After locating the line with "l'estime envers ses collaborateurs et" in the entries below, output it and each following line up to and including the line with "Trzy Tryby Ruchu w Jednym Modelu", exactly and without pictures.

(EXCERPTED DATA Opens)

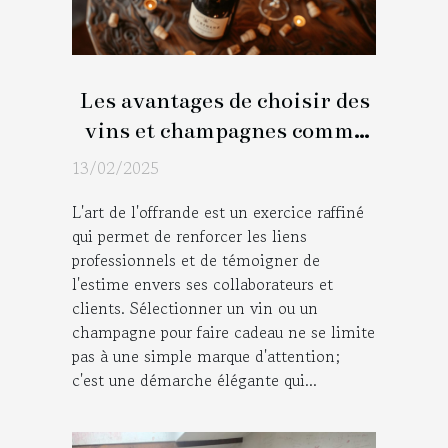
Les avantages de choisir des
vins et champagnes comme
cadeaux professionnels
13/02/2025
L'art de l'offrande est un exercice raffiné
qui permet de renforcer les liens
professionnels et de témoigner de
l'estime envers ses collaborateurs et
clients. Sélectionner un vin ou un
champagne pour faire cadeau ne se limite
pas à une simple marque d'attention;
c'est une démarche élégante qui...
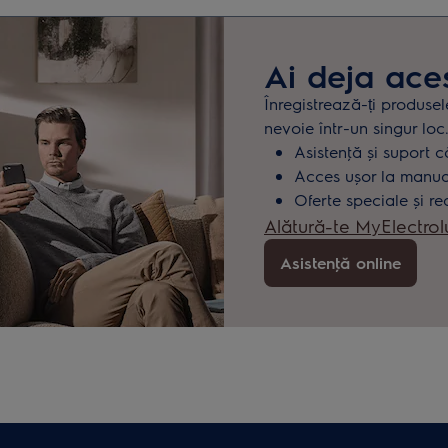
Ai deja ace
Înregistrează-ți produsel
nevoie într-un singur loc
Asistenţă și suport c
Acces ușor la manuale
Oferte speciale și re
Alătură-te MyElectrol
Asistenţă online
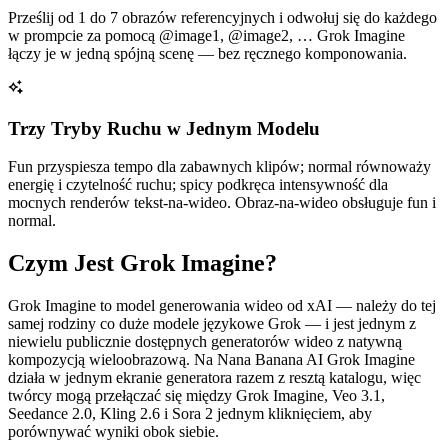
Prześlij od 1 do 7 obrazów referencyjnych i odwołuj się do każdego
w prompcie za pomocą @image1, @image2, … Grok Imagine
łączy je w jedną spójną scenę — bez ręcznego komponowania.
Trzy Tryby Ruchu w Jednym Modelu
Fun przyspiesza tempo dla zabawnych klipów; normal równoważy
energię i czytelność ruchu; spicy podkręca intensywność dla
mocnych renderów tekst-na-wideo. Obraz-na-wideo obsługuje fun i
normal.
Czym Jest Grok Imagine?
Grok Imagine to model generowania wideo od xAI — należy do tej
samej rodziny co duże modele językowe Grok — i jest jednym z
niewielu publicznie dostępnych generatorów wideo z natywną
kompozycją wieloobrazową. Na Nana Banana AI Grok Imagine
działa w jednym ekranie generatora razem z resztą katalogu, więc
twórcy mogą przełączać się między Grok Imagine, Veo 3.1,
Seedance 2.0, Kling 2.6 i Sora 2 jednym kliknięciem, aby
porównywać wyniki obok siebie.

(EXCERPTED DATA Closes)

> _ANSWER BELOW_
l'estime envers ses collaborateurs et
clients. Sélectionner un vin ou un
champagne pour faire cadeau ne se limite
pas à une simple marque d'attention;
c'est une démarche élégante qui...
Ai deja ace
Înregistrează-ți produsel
nevoie într-un singur loc
Asistenţă și suport c
Acces ușor la manuale
Oferte speciale și re
Alătură-te MyElectrol
Asistenţă online
Prześlij od 1 do 7 obrazów referencyjnych i odwołuj się do każdego
w prompcie za pomocą @image1, @image2, … Grok Imagine
łączy je w jedną spójną scenę — bez ręcznego komponowania.
Trzy Tryby Ruchu w Jednym Modelu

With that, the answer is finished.